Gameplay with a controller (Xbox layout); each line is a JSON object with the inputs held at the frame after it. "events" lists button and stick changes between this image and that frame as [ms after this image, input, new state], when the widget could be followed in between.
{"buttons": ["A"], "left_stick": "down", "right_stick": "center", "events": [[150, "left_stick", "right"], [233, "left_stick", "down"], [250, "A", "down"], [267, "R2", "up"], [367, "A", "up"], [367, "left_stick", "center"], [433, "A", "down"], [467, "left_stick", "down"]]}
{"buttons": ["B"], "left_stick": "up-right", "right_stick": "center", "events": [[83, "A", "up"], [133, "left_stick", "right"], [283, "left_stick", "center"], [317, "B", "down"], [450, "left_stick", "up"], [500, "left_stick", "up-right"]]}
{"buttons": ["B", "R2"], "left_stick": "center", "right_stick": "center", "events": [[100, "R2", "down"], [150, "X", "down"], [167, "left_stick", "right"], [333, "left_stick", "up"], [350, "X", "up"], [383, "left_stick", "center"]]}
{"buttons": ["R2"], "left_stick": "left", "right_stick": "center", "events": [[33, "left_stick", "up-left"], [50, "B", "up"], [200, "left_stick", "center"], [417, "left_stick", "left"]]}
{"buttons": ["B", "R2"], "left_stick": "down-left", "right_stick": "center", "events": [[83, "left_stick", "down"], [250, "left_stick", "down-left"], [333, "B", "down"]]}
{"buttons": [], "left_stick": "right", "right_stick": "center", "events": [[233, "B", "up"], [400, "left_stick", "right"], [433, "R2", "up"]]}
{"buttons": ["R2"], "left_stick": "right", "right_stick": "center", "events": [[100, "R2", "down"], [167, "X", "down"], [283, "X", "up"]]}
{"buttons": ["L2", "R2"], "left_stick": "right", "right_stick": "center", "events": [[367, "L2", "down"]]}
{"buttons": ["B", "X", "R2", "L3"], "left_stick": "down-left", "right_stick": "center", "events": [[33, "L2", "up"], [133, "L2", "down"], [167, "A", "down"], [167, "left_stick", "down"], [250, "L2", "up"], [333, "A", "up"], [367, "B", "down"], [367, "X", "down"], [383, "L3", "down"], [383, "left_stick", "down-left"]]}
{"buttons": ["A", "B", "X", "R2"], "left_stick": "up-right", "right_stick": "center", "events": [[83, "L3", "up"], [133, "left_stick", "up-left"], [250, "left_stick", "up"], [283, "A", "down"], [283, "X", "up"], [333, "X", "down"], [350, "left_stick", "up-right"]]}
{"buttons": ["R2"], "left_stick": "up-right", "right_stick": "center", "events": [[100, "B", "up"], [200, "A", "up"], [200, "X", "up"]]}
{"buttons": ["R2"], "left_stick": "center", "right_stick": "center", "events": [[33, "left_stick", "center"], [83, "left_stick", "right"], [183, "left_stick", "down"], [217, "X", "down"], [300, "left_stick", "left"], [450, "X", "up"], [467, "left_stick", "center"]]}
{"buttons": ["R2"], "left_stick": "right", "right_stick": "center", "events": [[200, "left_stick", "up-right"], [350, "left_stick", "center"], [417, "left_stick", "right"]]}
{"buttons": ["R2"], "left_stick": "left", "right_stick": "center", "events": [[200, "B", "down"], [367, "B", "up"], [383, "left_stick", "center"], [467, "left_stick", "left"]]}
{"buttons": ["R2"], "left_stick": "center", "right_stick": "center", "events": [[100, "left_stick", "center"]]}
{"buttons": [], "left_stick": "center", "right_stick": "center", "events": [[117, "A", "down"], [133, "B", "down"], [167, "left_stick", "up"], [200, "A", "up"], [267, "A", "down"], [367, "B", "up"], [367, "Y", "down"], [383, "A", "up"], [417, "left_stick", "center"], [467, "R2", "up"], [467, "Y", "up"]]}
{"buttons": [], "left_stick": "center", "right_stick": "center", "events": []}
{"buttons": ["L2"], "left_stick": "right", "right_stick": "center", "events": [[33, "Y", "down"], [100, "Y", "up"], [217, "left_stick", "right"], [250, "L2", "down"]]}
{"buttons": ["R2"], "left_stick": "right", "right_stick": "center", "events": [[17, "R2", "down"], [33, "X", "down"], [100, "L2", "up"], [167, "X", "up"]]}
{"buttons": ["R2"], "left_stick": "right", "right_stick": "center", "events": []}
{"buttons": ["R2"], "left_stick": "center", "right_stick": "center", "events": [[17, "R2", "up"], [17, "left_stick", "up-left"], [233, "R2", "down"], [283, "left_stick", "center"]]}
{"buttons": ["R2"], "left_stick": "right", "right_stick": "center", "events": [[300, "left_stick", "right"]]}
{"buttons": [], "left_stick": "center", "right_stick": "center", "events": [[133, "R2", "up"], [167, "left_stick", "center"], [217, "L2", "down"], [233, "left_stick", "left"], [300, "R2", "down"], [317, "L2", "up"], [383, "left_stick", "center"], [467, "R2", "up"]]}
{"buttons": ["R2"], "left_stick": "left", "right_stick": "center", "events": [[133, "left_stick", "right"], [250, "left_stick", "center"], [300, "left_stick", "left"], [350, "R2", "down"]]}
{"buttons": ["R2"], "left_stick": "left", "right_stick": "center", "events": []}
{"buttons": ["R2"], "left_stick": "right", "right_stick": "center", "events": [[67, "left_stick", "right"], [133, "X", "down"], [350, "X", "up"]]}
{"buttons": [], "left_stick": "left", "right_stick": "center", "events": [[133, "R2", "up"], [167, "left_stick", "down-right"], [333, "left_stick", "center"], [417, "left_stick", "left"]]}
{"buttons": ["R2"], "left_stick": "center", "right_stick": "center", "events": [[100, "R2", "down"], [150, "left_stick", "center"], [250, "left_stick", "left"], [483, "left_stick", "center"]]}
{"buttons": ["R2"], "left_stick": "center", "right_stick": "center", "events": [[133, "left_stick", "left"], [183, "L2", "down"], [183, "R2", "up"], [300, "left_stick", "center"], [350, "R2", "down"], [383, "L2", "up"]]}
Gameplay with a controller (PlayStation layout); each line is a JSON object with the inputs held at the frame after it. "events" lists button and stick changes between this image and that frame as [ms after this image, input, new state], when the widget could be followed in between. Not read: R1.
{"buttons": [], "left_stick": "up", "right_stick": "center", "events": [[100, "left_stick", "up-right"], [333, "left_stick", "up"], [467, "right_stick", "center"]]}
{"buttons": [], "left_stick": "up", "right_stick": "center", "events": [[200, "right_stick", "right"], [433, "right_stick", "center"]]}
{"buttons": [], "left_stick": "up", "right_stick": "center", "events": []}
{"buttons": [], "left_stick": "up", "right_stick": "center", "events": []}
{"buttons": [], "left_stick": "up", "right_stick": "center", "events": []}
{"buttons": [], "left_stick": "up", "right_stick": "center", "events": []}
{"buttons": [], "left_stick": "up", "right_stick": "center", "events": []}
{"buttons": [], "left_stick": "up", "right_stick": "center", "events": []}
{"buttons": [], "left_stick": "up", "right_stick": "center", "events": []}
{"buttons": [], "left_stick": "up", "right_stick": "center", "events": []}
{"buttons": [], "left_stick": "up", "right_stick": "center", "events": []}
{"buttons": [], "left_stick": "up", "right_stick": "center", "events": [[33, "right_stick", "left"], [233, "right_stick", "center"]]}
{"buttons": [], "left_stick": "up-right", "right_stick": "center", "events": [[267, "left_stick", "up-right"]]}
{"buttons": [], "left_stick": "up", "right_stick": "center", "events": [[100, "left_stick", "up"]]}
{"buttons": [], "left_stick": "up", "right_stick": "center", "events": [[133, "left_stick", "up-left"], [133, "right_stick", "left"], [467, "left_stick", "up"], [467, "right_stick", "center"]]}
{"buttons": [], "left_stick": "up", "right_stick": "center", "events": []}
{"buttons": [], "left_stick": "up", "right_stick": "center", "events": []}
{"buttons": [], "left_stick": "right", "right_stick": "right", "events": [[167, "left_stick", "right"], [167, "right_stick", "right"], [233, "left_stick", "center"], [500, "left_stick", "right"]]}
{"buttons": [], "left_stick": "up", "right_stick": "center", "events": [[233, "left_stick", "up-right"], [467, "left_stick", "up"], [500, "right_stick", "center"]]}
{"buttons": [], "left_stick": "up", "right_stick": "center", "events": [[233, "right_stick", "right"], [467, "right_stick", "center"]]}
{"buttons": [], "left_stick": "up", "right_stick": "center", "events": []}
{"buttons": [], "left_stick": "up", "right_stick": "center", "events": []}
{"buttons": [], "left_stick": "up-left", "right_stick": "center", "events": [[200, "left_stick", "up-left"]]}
★ ★ ★
> _EXERCISE_: For each line above that includes "this", make a copy.

> _WRITTEN SOLUTION_:
Gameplay with a controller (Xbox layout); each line is a JSON object with the inputs held at the frame after it. "events" lists button and stick changes between this image and that frame as [ms after this image, input, new state], when the widget could be followed in between.
Gameplay with a controller (PlayStation layout); each line is a JSON object with the inputs held at the frame after it. "events" lists button and stick changes between this image and that frame as [ms after this image, input, new state], when the widget could be followed in between. Not read: R1.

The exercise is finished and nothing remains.